## Document section:
*-*-*
In July, the council issued a report calling for a 15% expansion of the physician workforce in the coming decade, an increase in medical school output of about 3,000 more physicians a year, or fewer than three more graduates a year on average over 10 years from each of the nation's 125 medical schools. The easiest thing will be for the existing schools to expand, Getto said, but several new medical schools probably will come on line, too.
"COGME doesn't think we're looking at a train wreck," said Getto. "We're in the range of where we want to be."
There will be shortages in some areas, even with the recommended increases in medical school output, Getto conceded. "Rural primary care is going to be hurt a lot," he said. "That's the area where you're going to see the biggest shortage.
"The biggest bottleneck is in residency programs," said Getto, who also serves as vice president of medical staff affairs at the University of Wisconsin Hospital & Clinics, Madison. "They aren't going to grow because there is no new money. I think it's the No. 1 question, and I don't have any bright ideas."
Edward Salsberg, a physician-supply expert who authored the COGME report, said he is becoming increasingly troubled about the shortage and is edging toward the Cooper camp. His estimate that there would be a shortage of as many as 90,000 physicians by 2020 would only be mitigated, not alleviated, by the 30,000 additional graduates called for by the COGME increases. Salsberg is the director of the Center for Workforce Studies of the Association of American Medical Colleges, which was created last December and is studying the problem.
"Adding 30,000 would not meet the projected demand," Salsberg said. "There are reasons to be concerned, for sure. I wouldn't classify it as grim yet."
He said better technology and encouraging physicians not to retire could be part of a solution.
"The medical-care field is going to have to evolve," he said, adding the new book is "raising important questions."
Efficiency doesn't mean efficacy
Cooper, however, is grim. He wrote about the problem last month in the article "Weighing the Evidence for Expanding Physician Supply," which appeared in the Annals of Internal Medicine.
*-*-*
## Provided data:
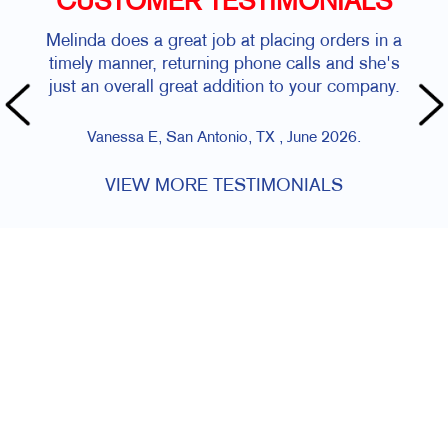
CUSTOMER TESTIMONIALS
Melinda does a great job at placing orders in a
timely manner, returning phone calls and she's
just an overall great addition to your company.
Vanessa E, San Antonio, TX , June 2026.
VIEW MORE TESTIMONIALS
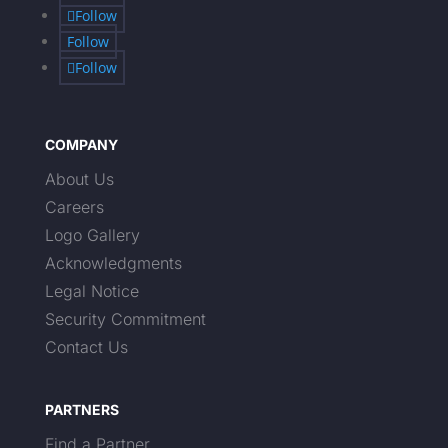
Follow
Follow
Follow
COMPANY
About Us
Careers
Logo Gallery
Acknowledgments
Legal Notice
Security Commitment
Contact Us
PARTNERS
Find a Partner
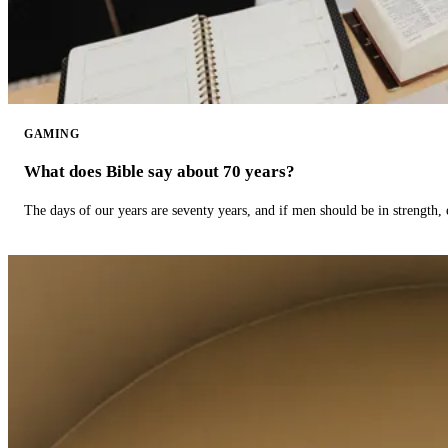
GAMING
What does Bible say about 70 years?
The days of our years are seventy years, and if men should be in strength, 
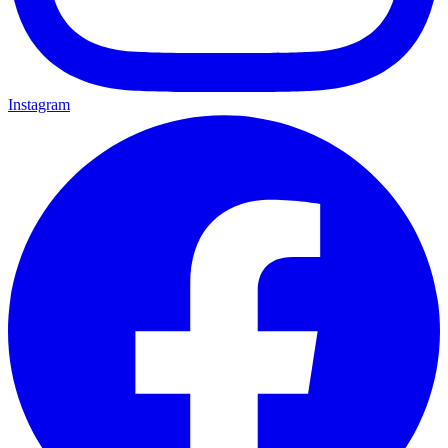
Instagram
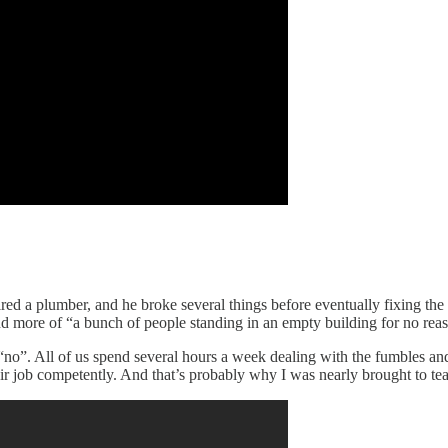
 I hired a plumber, and he broke several things before eventually fixing th
nd more of “a bunch of people standing in an empty building for no rea
no”. All of us spend several hours a week dealing with the fumbles and f
heir job competently. And that’s probably why I was nearly brought to te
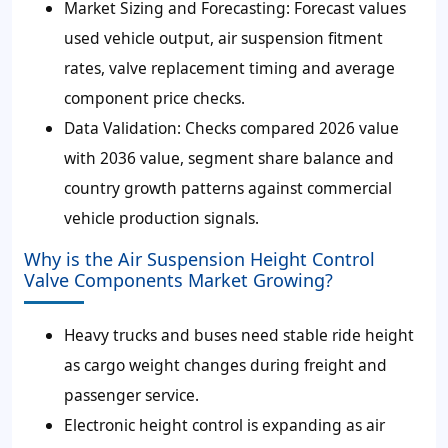
Market Sizing and Forecasting:
Forecast values
used vehicle output, air suspension fitment
rates, valve replacement timing and average
component price checks.
Data Validation:
Checks compared 2026 value
with 2036 value, segment share balance and
country growth patterns against commercial
vehicle production signals.
Why is the Air Suspension Height Control
Valve Components Market Growing?
Heavy trucks and buses need stable ride height
as cargo weight changes during freight and
passenger service.
Electronic height control is expanding as air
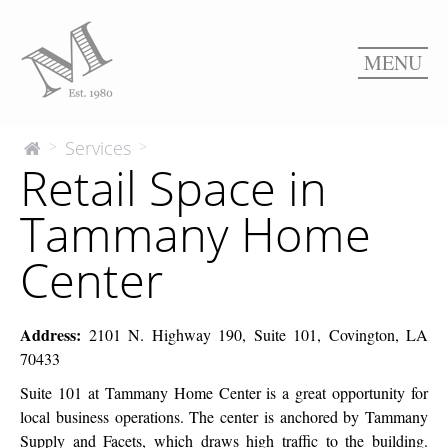
MENU
Retail
Services
>
>
The
Retail Space in
McEnery
Space
Company
in
Tammany Home
Tammany
Home
Center
Center
Address:
2101 N. Highway 190, Suite 101, Covington, LA
70433
Suite 101 at Tammany Home Center is a great opportunity for
local business operations. The center is anchored by Tammany
Supply and Facets, which draws high traffic to the building.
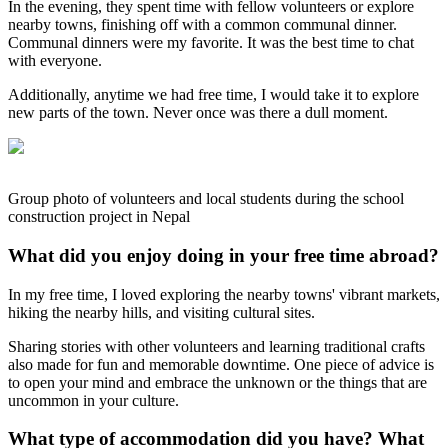
In the evening, they spent time with fellow volunteers or explore
nearby towns, finishing off with a common communal dinner.
Communal dinners were my favorite. It was the best time to chat
with everyone.
Additionally, anytime we had free time, I would take it to explore
new parts of the town. Never once was there a dull moment.
Group photo of volunteers and local students during the school
construction project in Nepal
What did you enjoy doing in your free time abroad?
In my free time, I loved exploring the nearby towns' vibrant markets,
hiking the nearby hills, and visiting cultural sites.
Sharing stories with other volunteers and learning traditional crafts
also made for fun and memorable downtime. One piece of advice is
to open your mind and embrace the unknown or the things that are
uncommon in your culture.
What type of accommodation did you have? What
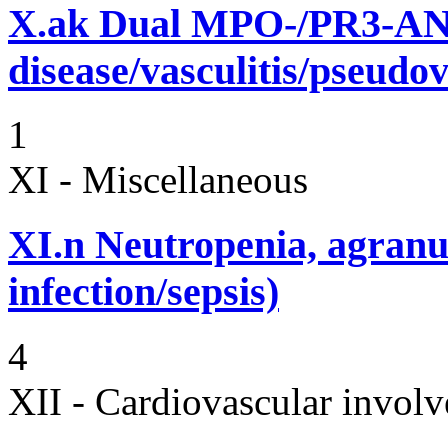
X.ak
Dual MPO-/PR3-AN
disease/vasculitis/pseudov
1
XI - Miscellaneous
XI.n
Neutropenia, agranu
infection/sepsis)
4
XII - Cardiovascular involv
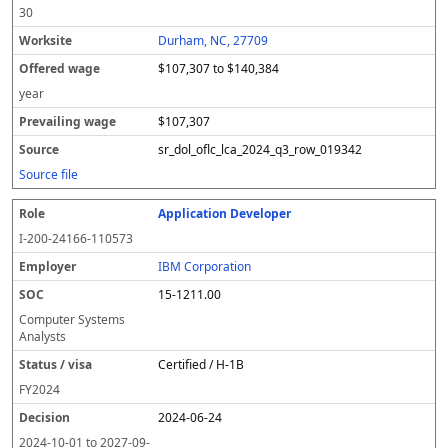
30
Durham, NC, 27709
$107,307 to $140,384
year
$107,307
sr_dol_oflc_lca_2024_q3_row_019342
Source file
Application Developer
I-200-24166-110573
IBM Corporation
15-1211.00
Computer Systems
Analysts
Certified / H-1B
FY
2024
2024-06-24
2024-10-01
to
2027-09-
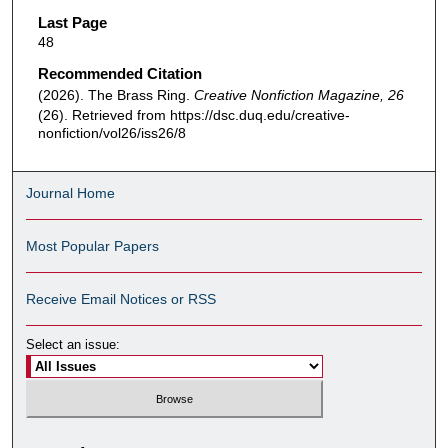
Last Page
48
Recommended Citation
(2026). The Brass Ring.
Creative Nonfiction Magazine, 26
(26). Retrieved from https://dsc.duq.edu/creative-
nonfiction/vol26/iss26/8
Journal Home
Most Popular Papers
Receive Email Notices or RSS
Select an issue:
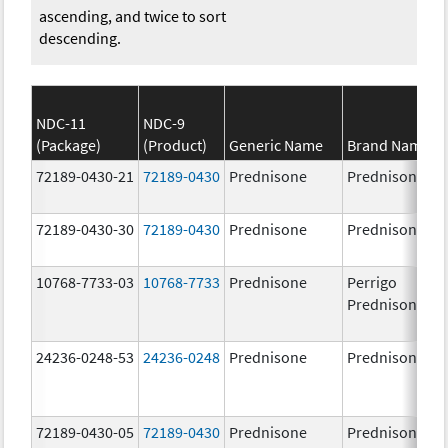
ascending, and twice to sort
descending.
NDC-11
NDC-9
(Package)
(Product)
Generic Name
Brand Name
72189-0430-21
72189-0430
Prednisone
Prednisone
72189-0430-30
72189-0430
Prednisone
Prednisone
10768-7733-03
10768-7733
Prednisone
Perrigo
Prednisone
24236-0248-53
24236-0248
Prednisone
Prednisone
72189-0430-05
72189-0430
Prednisone
Prednisone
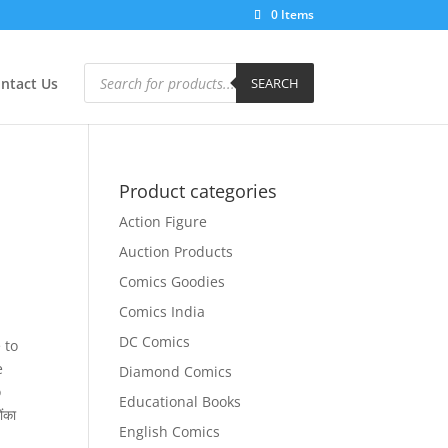
0 Items
Products
search
ntact Us
SEARCH
Product categories
Action Figure
Auction Products
Comics Goodies
Comics India
DC Comics
 to
e
Diamond Comics
o
Educational Books
ंका
English Comics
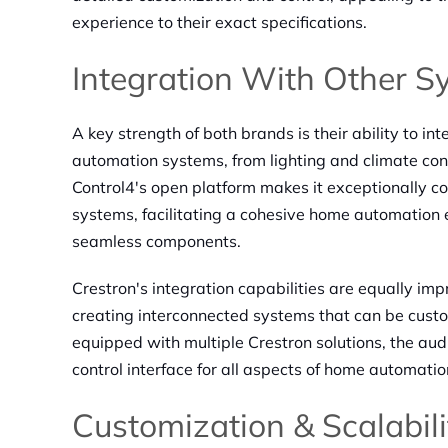
experience to their exact specifications.
Integration With Other S
A key strength of both brands is their ability to i
automation systems, from lighting and climate con
Control4's open platform makes it exceptionally co
systems, facilitating a cohesive home automation e
seamless components.
Crestron's integration capabilities are equally imp
creating interconnected systems that can be cust
equipped with multiple Crestron solutions, the audi
control interface for all aspects of home automatio
Customization & Scalabili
*-*-*
## What you have to do:
Answer these questions from the article on physician supply:
(a) By what percentage did the council's July report call for the physician workforce to expand in the coming decade?
(b) According to Getto, where is the biggest bottleneck?
(c) In which publication did Cooper's article "Weighing the Evidence for Expanding Physician Supply" appear?

## Exercise response:
(a) 15%
(b) In residency programs
(c) The Annals of Internal Medicine